** Textauszug **
'''

Dieses Buch wird dir zeigen, was in ihr und über ihr ist, und es wird dir eine solch klare Erklärung geben, daß du von keinem anderen beredten Erklärer mehr abhängig bist.
Höre: Die Natur mit ihrem ganzen Wesen ist nichts anderes als die Offenbarung des Schöpfers, Meines Namens, aber durch eine gewisse Ursache der Ursachen mag es vorkommen, daß diese Offenbarung verschieden ist, und diese Abweichungen sind in der Tat Zeichen für diejenigen, die sie wahrnehmen. Die Natur ist die Offenbarung des Willens Gottes in der sichtbaren Welt. Wahrlich, sie ist die Vorherbestimmung von seiten des Einen, des Vorherbestimmenden, des Allwissenden. Sollte gesagt werden, die Natur sei der göttliche Urwille, geoffenbart in der erschaffenen Welt, so hat niemand das Recht, dies zu verwerfen; denn in ihr (der Natur) ist eine große Macht errichtet, deren Grenze und Wesen von den Menschen dieser Welt nicht erfaßt werden kann. Wahrlich, auch der Klarsehende kann in ihr nichts anders sehen, als die Verklärung des Schöpfers, Meines Namens.

'''

** Aufgabe 1 **
Tippe aus den Zeilen den Abschnitt von der Zeile mit „Wrap output in <instances>...</instances>. Which“ bis zur Zeile mit „129L80 203L81 264H264V222L227“ genau ab, beide Zeilen eingeschlossen.
Der Text und die Zeilen haben nichts miteinander zu tun.

** Datenliste **
'''

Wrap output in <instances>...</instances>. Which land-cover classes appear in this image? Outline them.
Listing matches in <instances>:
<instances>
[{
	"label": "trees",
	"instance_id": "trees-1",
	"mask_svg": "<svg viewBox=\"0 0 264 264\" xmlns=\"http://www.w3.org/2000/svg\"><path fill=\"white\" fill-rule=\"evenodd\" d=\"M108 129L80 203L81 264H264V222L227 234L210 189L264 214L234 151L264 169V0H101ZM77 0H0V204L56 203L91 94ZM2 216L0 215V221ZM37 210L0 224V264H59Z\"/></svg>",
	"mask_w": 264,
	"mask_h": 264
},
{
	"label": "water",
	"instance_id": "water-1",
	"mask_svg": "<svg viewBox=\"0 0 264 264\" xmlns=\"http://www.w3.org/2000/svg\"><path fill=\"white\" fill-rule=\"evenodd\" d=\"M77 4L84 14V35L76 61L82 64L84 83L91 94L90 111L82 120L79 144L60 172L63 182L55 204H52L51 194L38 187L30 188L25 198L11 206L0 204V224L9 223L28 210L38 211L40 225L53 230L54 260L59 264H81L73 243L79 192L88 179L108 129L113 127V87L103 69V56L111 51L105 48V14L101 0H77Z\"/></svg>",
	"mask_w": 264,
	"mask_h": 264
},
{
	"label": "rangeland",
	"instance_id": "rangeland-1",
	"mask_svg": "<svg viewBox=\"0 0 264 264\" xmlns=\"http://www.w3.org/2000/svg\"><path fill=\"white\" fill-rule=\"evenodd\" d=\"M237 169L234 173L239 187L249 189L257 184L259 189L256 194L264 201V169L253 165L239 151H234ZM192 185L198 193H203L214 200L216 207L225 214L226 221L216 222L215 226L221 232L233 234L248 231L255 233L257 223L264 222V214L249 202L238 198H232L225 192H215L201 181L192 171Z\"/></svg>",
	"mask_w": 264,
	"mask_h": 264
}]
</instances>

'''
'''

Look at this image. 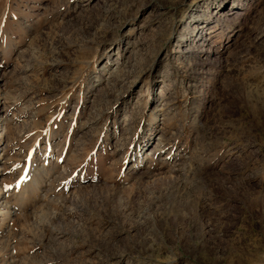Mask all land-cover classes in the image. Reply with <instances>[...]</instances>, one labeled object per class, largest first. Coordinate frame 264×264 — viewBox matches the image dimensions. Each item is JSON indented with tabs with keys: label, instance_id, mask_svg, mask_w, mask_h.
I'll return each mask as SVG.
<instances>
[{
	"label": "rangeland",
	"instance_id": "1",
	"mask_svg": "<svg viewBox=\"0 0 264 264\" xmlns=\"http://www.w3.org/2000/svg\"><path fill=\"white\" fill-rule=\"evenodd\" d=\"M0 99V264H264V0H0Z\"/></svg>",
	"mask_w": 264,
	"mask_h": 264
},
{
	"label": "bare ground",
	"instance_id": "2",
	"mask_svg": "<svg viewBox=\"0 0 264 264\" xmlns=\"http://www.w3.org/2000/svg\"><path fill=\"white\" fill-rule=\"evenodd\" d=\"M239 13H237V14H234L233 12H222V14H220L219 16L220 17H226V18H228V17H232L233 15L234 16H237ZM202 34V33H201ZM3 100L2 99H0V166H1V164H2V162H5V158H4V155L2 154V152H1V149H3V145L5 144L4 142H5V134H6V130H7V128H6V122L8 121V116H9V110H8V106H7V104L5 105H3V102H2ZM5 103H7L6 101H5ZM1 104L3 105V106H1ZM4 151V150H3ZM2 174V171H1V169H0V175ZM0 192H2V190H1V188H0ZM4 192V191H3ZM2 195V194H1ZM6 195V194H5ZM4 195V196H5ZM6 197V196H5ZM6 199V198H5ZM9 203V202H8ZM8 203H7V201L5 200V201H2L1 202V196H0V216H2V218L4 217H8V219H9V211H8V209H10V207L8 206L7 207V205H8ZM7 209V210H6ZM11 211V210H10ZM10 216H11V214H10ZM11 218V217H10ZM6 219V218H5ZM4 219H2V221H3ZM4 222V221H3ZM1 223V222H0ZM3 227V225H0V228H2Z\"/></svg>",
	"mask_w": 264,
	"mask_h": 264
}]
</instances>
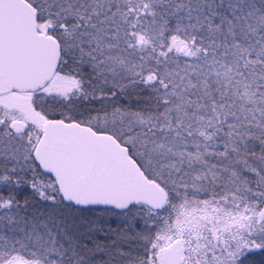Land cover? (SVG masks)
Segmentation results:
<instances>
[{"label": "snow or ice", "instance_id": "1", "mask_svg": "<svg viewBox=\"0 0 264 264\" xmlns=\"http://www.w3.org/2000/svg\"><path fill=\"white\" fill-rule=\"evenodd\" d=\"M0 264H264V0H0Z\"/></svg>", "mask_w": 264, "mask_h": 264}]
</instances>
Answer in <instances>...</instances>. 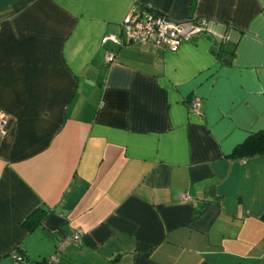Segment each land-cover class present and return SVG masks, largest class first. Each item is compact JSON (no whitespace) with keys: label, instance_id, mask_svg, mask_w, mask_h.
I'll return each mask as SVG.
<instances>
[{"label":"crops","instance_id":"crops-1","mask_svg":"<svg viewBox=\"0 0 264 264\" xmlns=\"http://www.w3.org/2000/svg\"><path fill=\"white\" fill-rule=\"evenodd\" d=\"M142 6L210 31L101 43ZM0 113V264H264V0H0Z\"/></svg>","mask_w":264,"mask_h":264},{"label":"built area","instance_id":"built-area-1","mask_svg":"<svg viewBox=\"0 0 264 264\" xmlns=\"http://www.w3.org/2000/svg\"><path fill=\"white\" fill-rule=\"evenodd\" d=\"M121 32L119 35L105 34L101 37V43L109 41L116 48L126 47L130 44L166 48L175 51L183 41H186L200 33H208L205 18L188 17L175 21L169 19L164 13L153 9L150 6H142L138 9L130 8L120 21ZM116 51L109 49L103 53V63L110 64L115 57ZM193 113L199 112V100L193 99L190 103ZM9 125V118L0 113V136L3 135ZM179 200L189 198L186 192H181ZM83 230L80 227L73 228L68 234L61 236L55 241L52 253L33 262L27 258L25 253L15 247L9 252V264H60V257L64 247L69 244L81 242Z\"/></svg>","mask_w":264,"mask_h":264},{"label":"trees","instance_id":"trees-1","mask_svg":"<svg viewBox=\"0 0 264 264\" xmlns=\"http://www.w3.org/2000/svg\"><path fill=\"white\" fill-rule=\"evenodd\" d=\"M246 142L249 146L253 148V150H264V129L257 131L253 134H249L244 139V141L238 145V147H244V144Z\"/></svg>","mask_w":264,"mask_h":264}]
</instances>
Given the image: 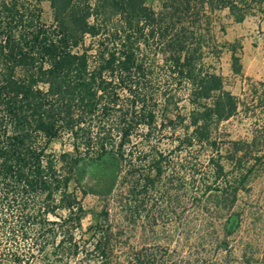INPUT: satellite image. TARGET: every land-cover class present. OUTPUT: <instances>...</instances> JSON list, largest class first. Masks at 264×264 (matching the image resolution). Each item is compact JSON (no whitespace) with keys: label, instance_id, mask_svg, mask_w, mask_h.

'''
'''

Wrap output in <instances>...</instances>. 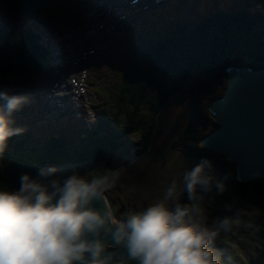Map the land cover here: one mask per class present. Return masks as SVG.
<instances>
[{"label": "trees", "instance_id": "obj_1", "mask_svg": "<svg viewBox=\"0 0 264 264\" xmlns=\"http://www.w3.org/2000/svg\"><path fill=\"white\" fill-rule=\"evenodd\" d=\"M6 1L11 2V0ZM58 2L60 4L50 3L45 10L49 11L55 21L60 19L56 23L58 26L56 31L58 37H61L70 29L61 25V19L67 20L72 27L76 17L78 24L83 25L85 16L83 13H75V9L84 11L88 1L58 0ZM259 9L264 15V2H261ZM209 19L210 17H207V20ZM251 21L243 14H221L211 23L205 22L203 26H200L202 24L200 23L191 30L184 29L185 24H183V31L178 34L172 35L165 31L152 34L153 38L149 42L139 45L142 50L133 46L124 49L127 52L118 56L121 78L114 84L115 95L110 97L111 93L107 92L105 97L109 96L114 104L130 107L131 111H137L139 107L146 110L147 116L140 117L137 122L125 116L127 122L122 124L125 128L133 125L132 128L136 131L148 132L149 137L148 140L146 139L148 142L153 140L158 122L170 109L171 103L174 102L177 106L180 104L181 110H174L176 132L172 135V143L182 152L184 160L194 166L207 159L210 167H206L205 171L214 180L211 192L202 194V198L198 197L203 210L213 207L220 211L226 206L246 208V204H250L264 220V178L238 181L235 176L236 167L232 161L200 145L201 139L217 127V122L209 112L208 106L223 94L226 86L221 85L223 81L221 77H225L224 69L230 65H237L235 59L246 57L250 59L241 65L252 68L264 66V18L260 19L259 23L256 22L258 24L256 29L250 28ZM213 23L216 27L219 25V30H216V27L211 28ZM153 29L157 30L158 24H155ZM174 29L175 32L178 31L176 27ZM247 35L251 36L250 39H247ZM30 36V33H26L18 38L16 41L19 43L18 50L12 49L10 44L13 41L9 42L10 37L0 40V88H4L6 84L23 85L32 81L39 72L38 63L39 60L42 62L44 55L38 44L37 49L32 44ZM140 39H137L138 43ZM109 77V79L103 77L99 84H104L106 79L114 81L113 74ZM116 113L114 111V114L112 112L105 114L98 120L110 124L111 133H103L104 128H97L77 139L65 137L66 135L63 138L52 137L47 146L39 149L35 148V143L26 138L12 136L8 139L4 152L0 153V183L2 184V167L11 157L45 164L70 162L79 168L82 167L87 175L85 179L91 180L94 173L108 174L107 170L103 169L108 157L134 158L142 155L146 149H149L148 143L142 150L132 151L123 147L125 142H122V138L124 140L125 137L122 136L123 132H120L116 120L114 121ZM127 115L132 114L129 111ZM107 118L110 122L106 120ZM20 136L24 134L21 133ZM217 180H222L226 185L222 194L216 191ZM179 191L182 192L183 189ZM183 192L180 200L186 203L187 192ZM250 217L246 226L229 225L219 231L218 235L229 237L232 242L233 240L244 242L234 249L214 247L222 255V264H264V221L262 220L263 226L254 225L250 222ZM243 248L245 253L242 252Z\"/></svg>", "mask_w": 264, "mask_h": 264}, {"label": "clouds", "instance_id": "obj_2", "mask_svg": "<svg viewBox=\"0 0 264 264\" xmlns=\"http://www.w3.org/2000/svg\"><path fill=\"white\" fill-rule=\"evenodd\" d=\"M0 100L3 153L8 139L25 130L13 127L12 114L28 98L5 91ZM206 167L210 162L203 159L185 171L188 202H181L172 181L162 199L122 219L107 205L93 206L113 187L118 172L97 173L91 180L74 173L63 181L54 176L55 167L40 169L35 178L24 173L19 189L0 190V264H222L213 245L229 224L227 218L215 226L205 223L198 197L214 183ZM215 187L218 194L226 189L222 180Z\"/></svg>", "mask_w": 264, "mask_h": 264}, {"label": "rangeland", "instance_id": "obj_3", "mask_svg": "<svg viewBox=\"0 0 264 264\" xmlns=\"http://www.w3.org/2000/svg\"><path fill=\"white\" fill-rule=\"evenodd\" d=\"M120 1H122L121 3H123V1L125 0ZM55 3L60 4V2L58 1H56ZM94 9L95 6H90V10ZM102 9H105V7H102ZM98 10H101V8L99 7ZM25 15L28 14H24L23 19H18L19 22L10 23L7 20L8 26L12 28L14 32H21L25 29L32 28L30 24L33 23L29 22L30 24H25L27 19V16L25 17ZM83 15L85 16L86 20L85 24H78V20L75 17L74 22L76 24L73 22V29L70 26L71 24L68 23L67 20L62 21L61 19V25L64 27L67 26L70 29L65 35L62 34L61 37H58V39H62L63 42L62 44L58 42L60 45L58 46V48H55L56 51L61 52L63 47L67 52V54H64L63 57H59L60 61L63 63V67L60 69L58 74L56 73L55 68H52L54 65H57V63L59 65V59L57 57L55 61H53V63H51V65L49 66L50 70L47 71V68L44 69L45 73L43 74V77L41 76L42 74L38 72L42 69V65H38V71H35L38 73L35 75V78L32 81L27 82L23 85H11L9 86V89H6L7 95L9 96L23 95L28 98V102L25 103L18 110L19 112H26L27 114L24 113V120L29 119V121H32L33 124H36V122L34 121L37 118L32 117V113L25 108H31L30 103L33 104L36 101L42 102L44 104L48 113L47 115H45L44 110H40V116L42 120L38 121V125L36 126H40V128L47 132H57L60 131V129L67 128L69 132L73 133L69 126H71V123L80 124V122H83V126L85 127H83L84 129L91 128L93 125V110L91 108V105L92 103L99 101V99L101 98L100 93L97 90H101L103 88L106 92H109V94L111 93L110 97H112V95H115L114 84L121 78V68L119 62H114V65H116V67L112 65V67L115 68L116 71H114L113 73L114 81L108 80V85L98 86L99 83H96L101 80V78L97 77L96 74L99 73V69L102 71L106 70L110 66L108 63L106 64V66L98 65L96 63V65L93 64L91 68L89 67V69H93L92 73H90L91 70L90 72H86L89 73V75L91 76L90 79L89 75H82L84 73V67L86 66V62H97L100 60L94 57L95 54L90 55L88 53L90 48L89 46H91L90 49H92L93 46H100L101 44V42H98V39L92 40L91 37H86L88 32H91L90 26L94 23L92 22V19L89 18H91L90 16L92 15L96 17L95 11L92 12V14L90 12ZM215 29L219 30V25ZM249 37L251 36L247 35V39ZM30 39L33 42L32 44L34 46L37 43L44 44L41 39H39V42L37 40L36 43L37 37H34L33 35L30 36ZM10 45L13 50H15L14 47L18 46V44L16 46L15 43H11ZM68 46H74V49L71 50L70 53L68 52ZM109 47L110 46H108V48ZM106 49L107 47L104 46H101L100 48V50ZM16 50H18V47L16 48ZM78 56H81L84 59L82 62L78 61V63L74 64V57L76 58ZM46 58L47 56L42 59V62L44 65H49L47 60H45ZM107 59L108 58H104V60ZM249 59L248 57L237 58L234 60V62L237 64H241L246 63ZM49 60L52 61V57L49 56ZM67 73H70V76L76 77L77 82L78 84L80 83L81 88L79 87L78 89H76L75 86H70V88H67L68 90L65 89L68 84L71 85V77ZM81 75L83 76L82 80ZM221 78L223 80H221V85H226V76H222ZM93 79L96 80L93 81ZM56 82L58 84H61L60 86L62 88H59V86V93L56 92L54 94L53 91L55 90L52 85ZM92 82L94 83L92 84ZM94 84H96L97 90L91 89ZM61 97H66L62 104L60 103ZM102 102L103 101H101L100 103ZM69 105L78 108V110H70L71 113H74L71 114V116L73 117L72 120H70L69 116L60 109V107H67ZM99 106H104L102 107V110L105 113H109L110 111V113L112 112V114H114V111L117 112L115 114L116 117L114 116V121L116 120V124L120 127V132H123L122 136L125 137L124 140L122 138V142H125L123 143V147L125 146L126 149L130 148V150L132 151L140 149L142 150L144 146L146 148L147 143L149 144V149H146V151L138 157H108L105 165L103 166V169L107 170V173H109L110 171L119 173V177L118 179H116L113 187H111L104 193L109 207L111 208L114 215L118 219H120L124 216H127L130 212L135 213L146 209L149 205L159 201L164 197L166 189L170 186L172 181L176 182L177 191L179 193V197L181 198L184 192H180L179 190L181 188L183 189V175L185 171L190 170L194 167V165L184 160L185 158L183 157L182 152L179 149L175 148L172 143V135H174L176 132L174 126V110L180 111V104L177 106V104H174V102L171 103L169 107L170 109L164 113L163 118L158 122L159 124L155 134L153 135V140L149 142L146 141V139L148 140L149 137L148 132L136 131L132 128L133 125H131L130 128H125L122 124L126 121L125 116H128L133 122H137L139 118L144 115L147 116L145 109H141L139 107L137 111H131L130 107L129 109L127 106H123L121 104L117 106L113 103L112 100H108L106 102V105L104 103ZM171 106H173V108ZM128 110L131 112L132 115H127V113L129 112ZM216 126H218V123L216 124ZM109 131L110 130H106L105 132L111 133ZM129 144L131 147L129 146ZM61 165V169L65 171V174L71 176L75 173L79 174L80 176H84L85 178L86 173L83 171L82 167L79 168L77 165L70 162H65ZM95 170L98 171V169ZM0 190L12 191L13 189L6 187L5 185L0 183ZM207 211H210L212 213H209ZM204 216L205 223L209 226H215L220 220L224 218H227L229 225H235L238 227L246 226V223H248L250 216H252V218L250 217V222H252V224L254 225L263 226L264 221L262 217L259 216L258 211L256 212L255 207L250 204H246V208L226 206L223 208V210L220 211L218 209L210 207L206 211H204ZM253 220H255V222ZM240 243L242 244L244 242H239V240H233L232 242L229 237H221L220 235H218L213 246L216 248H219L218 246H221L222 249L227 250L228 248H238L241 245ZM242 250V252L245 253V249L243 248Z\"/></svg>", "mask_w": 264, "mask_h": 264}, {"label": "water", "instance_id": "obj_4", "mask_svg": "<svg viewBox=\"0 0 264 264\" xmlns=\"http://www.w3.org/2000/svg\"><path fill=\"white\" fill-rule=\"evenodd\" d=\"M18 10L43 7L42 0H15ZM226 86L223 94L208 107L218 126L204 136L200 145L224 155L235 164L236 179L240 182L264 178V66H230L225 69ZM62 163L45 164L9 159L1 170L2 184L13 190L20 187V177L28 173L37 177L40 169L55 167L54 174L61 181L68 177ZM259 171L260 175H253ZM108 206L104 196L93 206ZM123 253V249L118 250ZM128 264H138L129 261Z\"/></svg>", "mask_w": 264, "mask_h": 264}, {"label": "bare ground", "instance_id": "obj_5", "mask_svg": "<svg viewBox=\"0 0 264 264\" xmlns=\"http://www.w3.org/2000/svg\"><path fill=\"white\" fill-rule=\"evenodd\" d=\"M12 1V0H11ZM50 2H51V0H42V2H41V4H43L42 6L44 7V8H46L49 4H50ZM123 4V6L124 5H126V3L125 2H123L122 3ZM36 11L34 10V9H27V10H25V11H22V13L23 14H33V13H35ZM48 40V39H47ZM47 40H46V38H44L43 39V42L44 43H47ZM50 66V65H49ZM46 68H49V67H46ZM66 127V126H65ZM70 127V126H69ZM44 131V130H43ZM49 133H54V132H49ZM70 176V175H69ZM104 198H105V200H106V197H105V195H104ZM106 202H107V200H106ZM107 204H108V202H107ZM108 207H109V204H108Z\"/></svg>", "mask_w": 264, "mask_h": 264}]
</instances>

'''

** Aufgabe 2 **
Gib den ganzen Textauszug über die Natur als Offenbarung des Schöpfers unverändert wieder.

** Ergebnis 1 **
Wrap output in <instances>...</instances>. Which land-cover classes appear in this image? Outline them.
Listing matches in <instances>:
<instances>
[{
	"label": "trees",
	"instance_id": "trees-1",
	"mask_svg": "<svg viewBox=\"0 0 264 264\" xmlns=\"http://www.w3.org/2000/svg\"><path fill=\"white\" fill-rule=\"evenodd\" d=\"M108 129L80 203L81 264H264V222L227 234L210 189L264 214L234 151L264 169V0H101ZM77 0H0V204L56 203L91 94ZM2 216L0 215V221ZM37 210L0 224V264H59Z\"/></svg>",

** Ergebnis 2 **
Dieses Buch wird dir zeigen, was in ihr und über ihr ist, und es wird dir eine solch klare Erklärung geben, daß du von keinem anderen beredten Erklärer mehr abhängig bist.
Höre: Die Natur mit ihrem ganzen Wesen ist nichts anderes als die Offenbarung des Schöpfers, Meines Namens, aber durch eine gewisse Ursache der Ursachen mag es vorkommen, daß diese Offenbarung verschieden ist, und diese Abweichungen sind in der Tat Zeichen für diejenigen, die sie wahrnehmen. Die Natur ist die Offenbarung des Willens Gottes in der sichtbaren Welt. Wahrlich, sie ist die Vorherbestimmung von seiten des Einen, des Vorherbestimmenden, des Allwissenden. Sollte gesagt werden, die Natur sei der göttliche Urwille, geoffenbart in der erschaffenen Welt, so hat niemand das Recht, dies zu verwerfen; denn in ihr (der Natur) ist eine große Macht errichtet, deren Grenze und Wesen von den Menschen dieser Welt nicht erfaßt werden kann. Wahrlich, auch der Klarsehende kann in ihr nichts anders sehen, als die Verklärung des Schöpfers, Meines Namens.